La primera noticia que la policía española tuvo de su presencia en la península fue el 6 de noviembre de 2004. Ese día, pistola en mano, resolvió sus diferencias en un club de alterne de la provincia de Tarragona. A partir de ese momento dejó un rastro de atracos, asaltos a viviendas y tiroteos en los que siempre daba muestras de que la compasión era un término que no formaba parte de su vocabulario. Un ejemplo: en el asalto a una vivienda de Salou en 2005 estuvo a punto de matar a un bebé de tan sólo 20 días con el gas del aerosol que utilizó para adormecer a los habitantes de la casa. Su botín no pudo ser más magro: una cámara de fotos y un móvil.

Mató a más de cien hombres, mujeres y niños en Bosnia. En España decía que era jardinero

Su falta de escrúpulos iba acompañada de grandes dosis de fortuna que le permitían esquivar la detención en el último instante. En abril de 2005 dio esquinazo a la Guardia Civil tras un tiroteo en el que resultó herido en una pierna. Se ocultó en el monte como una alimaña hasta que se curó del balazo. Un mes después era detectado por la policía en un piso de Tarragona. Consiguió huir saltando desde un tercer piso. Sin embargo, su baraka le abandonó hace menos de medio año. El 1 de marzo pasado la policía lo detuvo en el municipio alicantino de Altea cuando salía de la casa donde vivía con una viuda andaluza de 57 años.

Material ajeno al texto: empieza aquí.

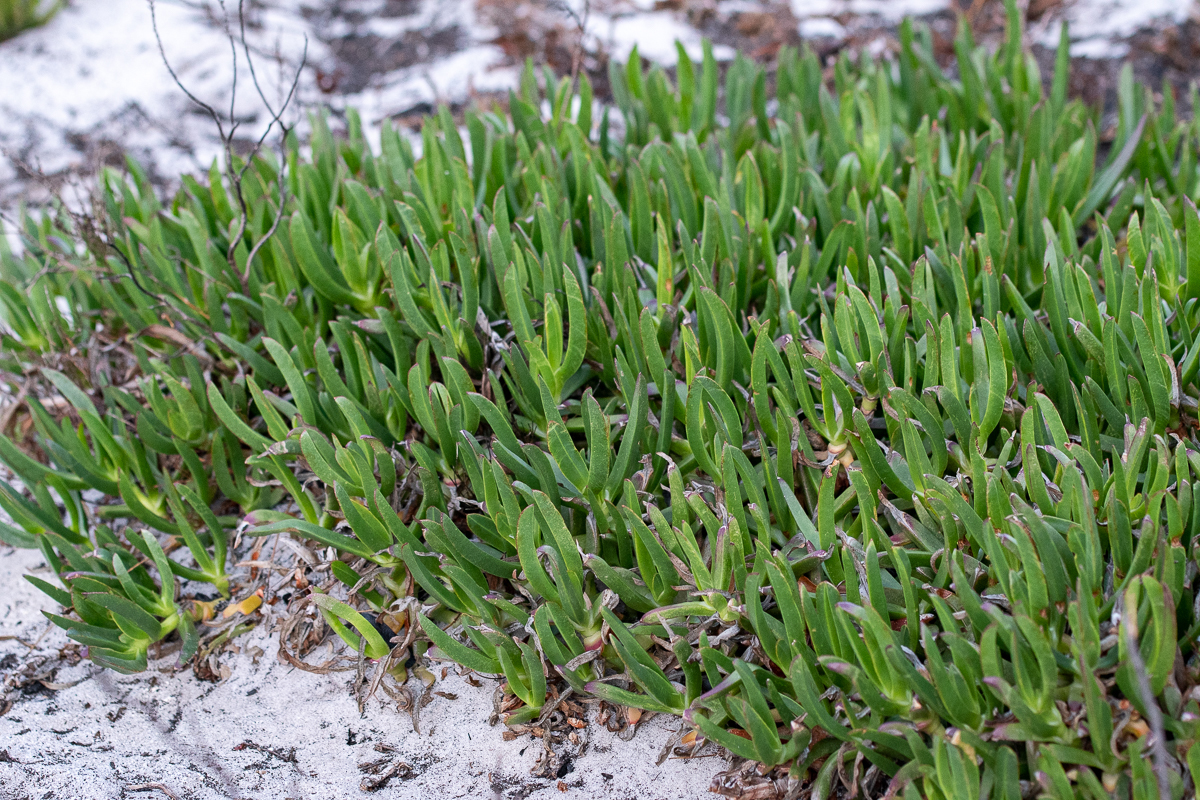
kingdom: Plantae
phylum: Tracheophyta
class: Magnoliopsida
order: Caryophyllales
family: Aizoaceae
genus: Carpobrotus
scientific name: Carpobrotus edulis
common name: Hottentot-fig
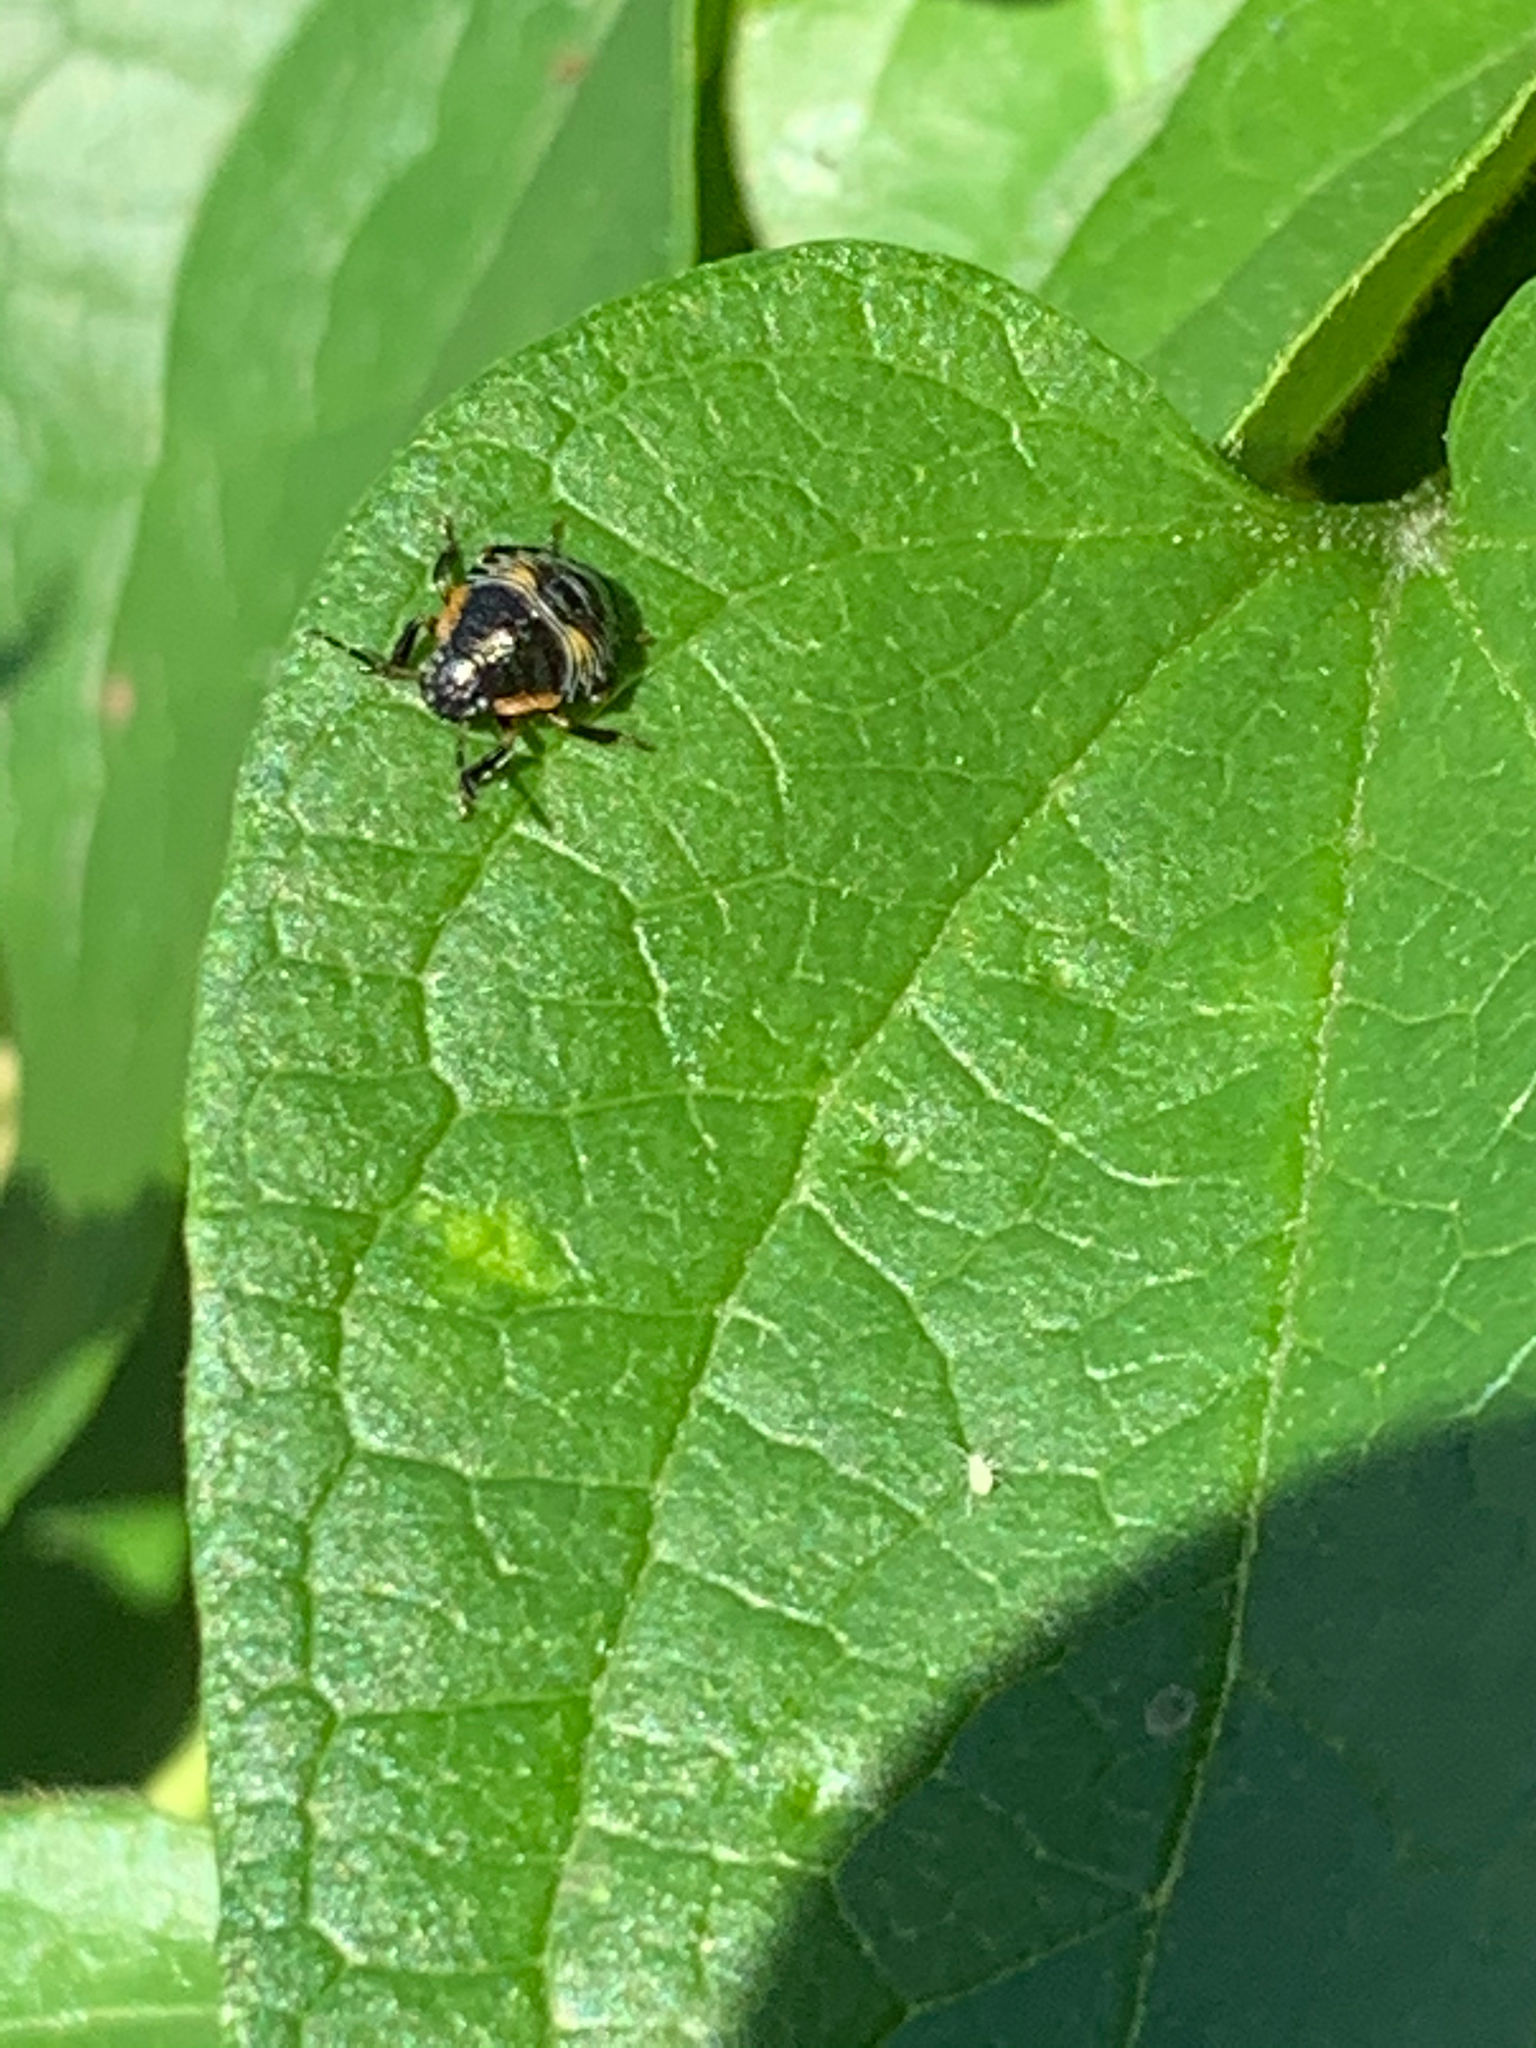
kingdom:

Hasta entonces, ninguno de sus vecinos había sospechado que aquel hombre serio, pero que siempre saludaba cortés a los que se cruzaba por la calle, fuera en realidad un asaltapisos y, muchos menos, un genocida en busca y captura. Andrés, como le llamaban en el pueblo, decía que trabajaba de jardinero y que de noche iba a hacer guardias a la iglesia ortodoxa rusa que había en la localidad. Ni siquiera su novia española, con la que vivía desde hacía meses, llegó a sospechar nada de su sangriento pasado. Ella declaró a la policía que siempre se había mostrado cariñoso. Él, sin embargo, se quitó la máscara de inocencia nada más ser arrestado. A los agentes que le interrogaron les reconoció con toda frialdad: 'He matado a más de cien moros... y quemé sus cadáveres. No me arrepiento'. Ahora será juzgado por ello en Bosnia.